Sanksi bunga dikenakan terhadap wajib pajak yang tidak membayar pajak tepat pada
waktunya. Undang-undang No. 6 Tahun 1983 sebagaimana telah diubah terakhir dengan Undang-
undang No. 16 Tahun 2000 tentang Ketentuan Umum dan Tata Cara Perpajakan (UU KUP) mengatur
beberapa keadaan dimana Wajib Pajak dikenakan sanksi berupa bunga. Keadaan-keadaan tersebut
diuraikan pada bagian bawah berikut ini.
Pasal 9 ayat (2a)
Wajib Pajak membayar atau menyetor pajak yang terutang untuk suatu saat atau masa pajak
bagi masing-masing jenis pajak setelah tanggal jatuh tempo. Bunga 2% per bulan dihitung
dari jatuh tempo pembayaran sampai dengan tanggal pembayaran, dan bagian dari bulan
dihitung penuh 1 bulan.
Pasal 13 ayat (2)
Berdasarkan hasil pemeriksaan atau keterangan lain pajak yang terutang tidak atau kurang
dibayar oleh Wajib Pajak. Atas kekurangan ini Fiskus mengenakan sanksi bunga 2% per bulan
untuk selama-lamanya 24 bulan, dihitung sejak saat terutangnya pajak atau berakhirnya
masa pajak, bagian tahun pajak atau tahun pajak sampai terbitkannya Surat Ketetapan Pajak
Kurang Bayar.
Pasal 13 ayat (5)
Fiskus menerbitkan Surat Ketetapan Pajak Kurang Bayar (SKPKB) diluar jangka waktu 10
tahun penerbitan SKPKB karena adanya tindak pidana dibidang perpajakan berdasarkan
keputusan Pengadilan yang memperoleh kekuatan hukum tetap. Sanksi bunga sebesar 48%
dari jumlah pajak yang tidak kurang atau kurang dibayar.
Pasal 14 ayat (3)
Wajib Pajak tidak atau kurang dibayar membayar Pajak Penghasilan dalam tahun berjalan
atau terdapat kekurangan pembayaran pajak sebagai akibat salah tulis atau salah hitung
dalam Surat Pemberitahuan.
Pasal 15 ayat (4)
Fiskus menerbitkan Surat Ketetapan Pajak Kurang Bayar Tambahan (SKPKBT) Karena
ditemukan data baru dan data semula belum terungkap di luar jangka waktu 10 tahun
penerbitan SKPKBT karena adanya tindak pidana di bidang perpajakan berdasarkan putusan
Pengadilan yang memperoleh kekuatan hukum tetap. Sanksi bunga sebesar 48% dari jumlah
pajak yang tidak atau kurang bayar.
Pasal 19 ayat (1)
Wajib pajak dikenakan bunga penagihan 2% per bulan untuk seluruh masa yang dihitung dari
tanggal jatuh tempo sampai dengan tanggal pembayaran atau tanggal diterbitkannya Surat
Tagihan Pajak, dan bagian dari bulan dihitung penuh satu bulan.
Pasal 19 ayat (2)
Dalam hal Wajib Pajak diperbolehkan mengansur atau menunda pembayaran pajak, maka
Wajib Pajak tersebut dikenakan bunga 2% sebulan dan bagian dari bulan dihitung penuh
satu bulan.
Pasal 19 ayat (3)
Dalam hal Wajib Pajak diperbolehkan menunda penyampaian Surat Pemberitahuan dan
ternyata penghitungan sementara pajak yang terutang kurang dari jumlah pajak yang
sebenarnya terutang.
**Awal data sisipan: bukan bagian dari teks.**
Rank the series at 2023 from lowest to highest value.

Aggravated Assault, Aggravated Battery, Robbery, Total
Atas kekurangan tersebut dikenakan bunga 2% per bulan dihitung dari
saat berakhirnya kewajiban menyampaikan SPT sampai dengan tanggal
dibayarnyakekurangan pembayaran tersebut, bagian dari bulan dihitung penuh satu bulan.
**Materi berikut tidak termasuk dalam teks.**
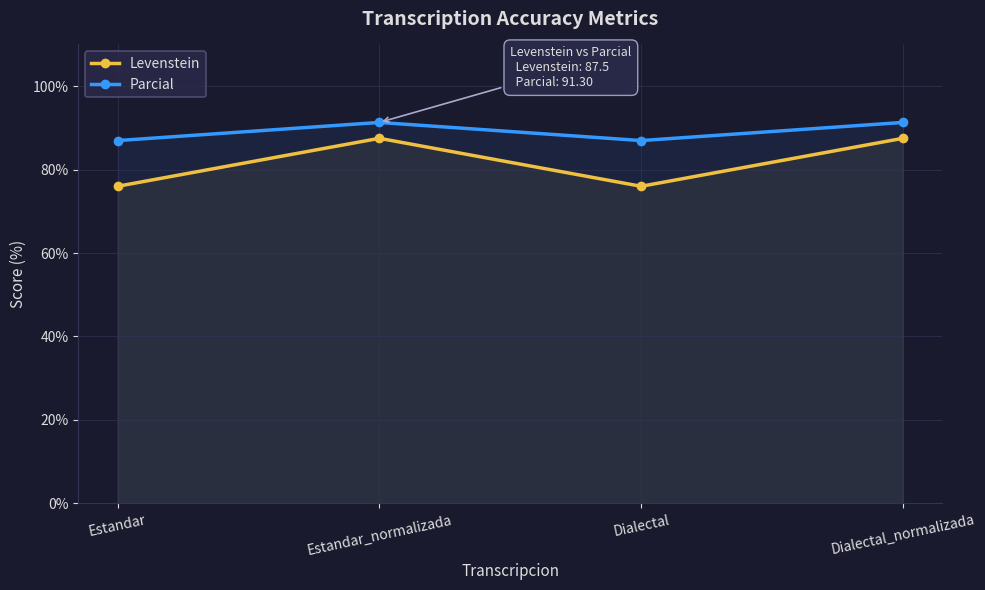

Which series changed the most between Estandar and Dialectal?

Levenstein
Dalam prakteknya sanksi bunga yang sering dikenakan terhadap Wajib Pajak adalah
sanksi keterlambatan membayar pajak sesuai Pasal 9 Ayat (2a), sanksi bunga kurang bayar
akibat pemeriksaan dan sanksi bunga pengalihan sesuai Pasal 19(1).
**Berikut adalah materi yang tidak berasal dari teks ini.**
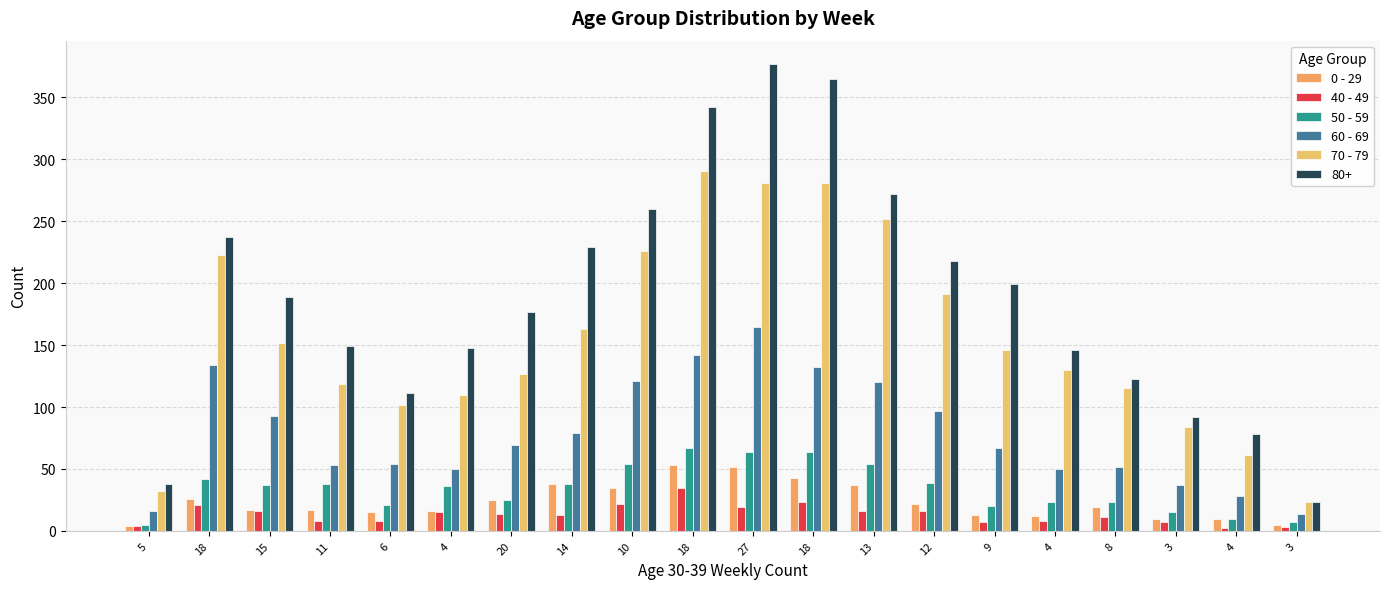

Is it true that 0 - 29 equals 41 at 18?

False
Masyarakat Wajib Pajak semestinya memahami ketentuan tentang pengenaan
sanksi ini karena dalam perakteknya Wajib Pajak yang tidak tahu hal ini dikenakan sanksi
yang cukup memberatkan. Seseorang manager keuangan harus memahami ketentuan ini
karena akan terkait dengan management cash flow perusahaan. Dalam dunia tax planning,
aspek sanksi pajak ini juga menjadi salah satu aspek yang mesti di pertimbangkan.